▶ _Supplied records_
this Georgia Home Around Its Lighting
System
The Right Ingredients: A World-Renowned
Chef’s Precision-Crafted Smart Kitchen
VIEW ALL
==
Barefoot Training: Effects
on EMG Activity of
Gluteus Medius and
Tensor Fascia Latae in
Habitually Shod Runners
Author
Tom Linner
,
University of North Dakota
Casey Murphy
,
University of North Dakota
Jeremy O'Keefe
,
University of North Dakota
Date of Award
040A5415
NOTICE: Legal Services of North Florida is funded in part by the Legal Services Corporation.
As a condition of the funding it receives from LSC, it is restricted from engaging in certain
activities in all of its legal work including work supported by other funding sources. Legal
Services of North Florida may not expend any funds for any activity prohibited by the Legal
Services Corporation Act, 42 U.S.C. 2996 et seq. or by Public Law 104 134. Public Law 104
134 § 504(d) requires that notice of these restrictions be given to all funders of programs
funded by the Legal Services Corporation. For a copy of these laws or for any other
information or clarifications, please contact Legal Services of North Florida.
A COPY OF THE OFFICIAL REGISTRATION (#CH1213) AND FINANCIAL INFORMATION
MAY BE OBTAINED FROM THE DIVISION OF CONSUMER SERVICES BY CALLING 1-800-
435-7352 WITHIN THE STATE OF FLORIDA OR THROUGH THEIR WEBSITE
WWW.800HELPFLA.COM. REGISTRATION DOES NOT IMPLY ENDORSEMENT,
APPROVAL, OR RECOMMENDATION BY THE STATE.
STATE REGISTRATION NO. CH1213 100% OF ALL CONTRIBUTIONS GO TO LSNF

▶ _What you will do_
Your answer should be a single number: the count of lines in the listing that hold "other".

▶ _Problem solution_
2